We're in the process of setting up self-hosted Metabase. We try to favour using IAM Authentication for GCP CloudSQL over standard password based Authentication.
We find that Metabase isn't able to use this method as it seems to be unable to handle connection strings that don't contain a password, and still passes a password field (although blank) to the Postgres Server.
Caused by: org.postgresql.util.PSQLException: The server requested password-based authentication, but no password was provided by plugin null
The Connection String we pass is in the following format postgres://data-metabase%40{gcp_project}@localhost:5432/data-metabase?ssl=true&sslmode=prefer
Note the lack of password on the string, as authentication is handled by IAM via the CloudSQL Auth Proxy. This is something we do already across the board for all other services we run, but it seems Metabase doesn't support it.
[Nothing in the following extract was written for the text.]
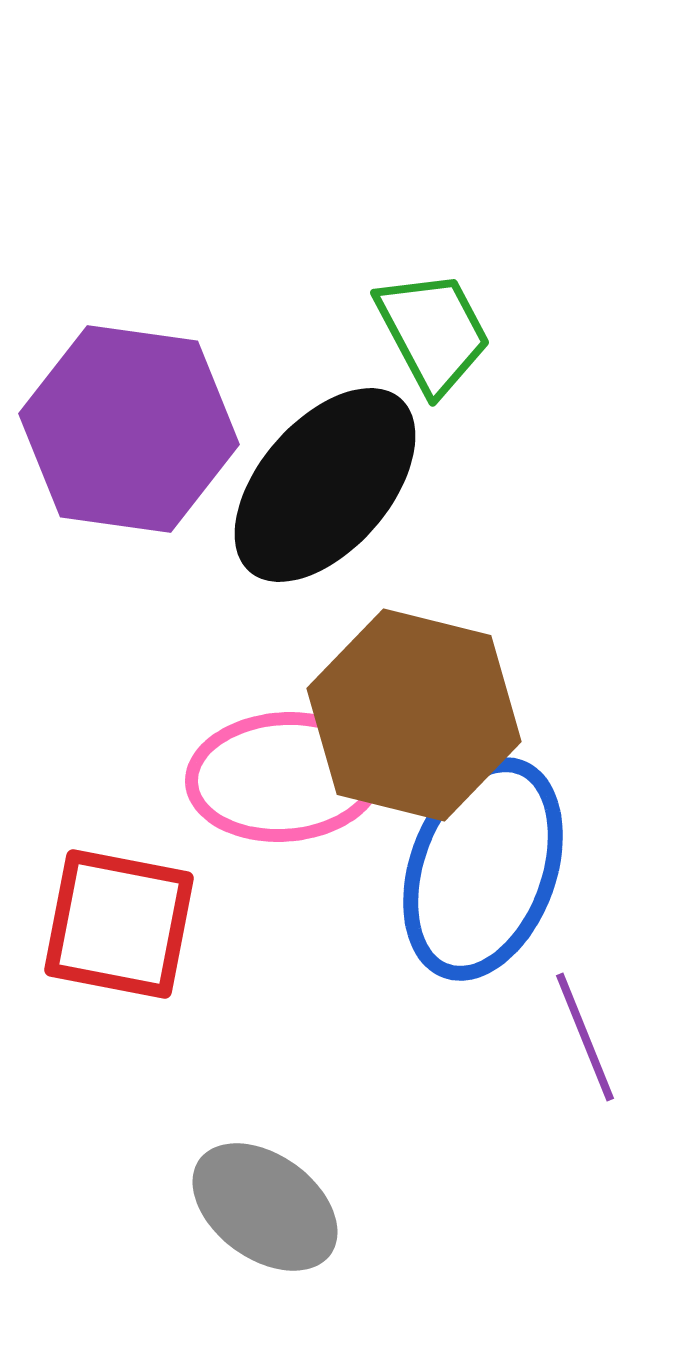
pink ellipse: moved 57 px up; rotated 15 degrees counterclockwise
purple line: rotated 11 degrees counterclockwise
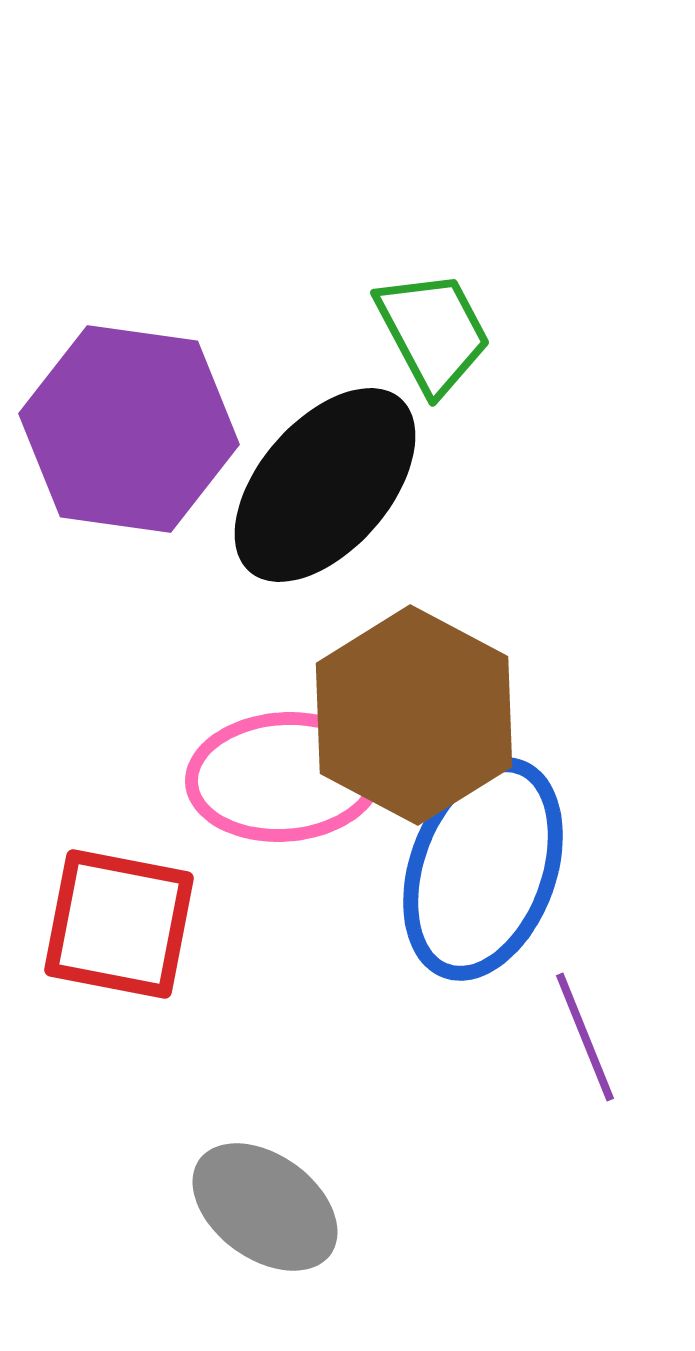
brown hexagon: rotated 14 degrees clockwise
Is this known? Is there a solution, or should I open a feature request?
Those tickets you linked are different to this issue we're seeing. CloudSQL IAM Authentication is where you allow a CloudSQL Connector (in our case, CloudSQL Proxy Auth) to automatically handle the authentication between the application and CloudSQL. Log in using IAM database authentication | Cloud SQL for PostgreSQL | Google Cloud
When using this, you explicitly don't set a password in the connection string (or as a parameter), like my example. But it seems Metabase always expects a password to be set. If we don't set a password, the server is still sent a blank password parameter from Metabase, resulting in authentication failing.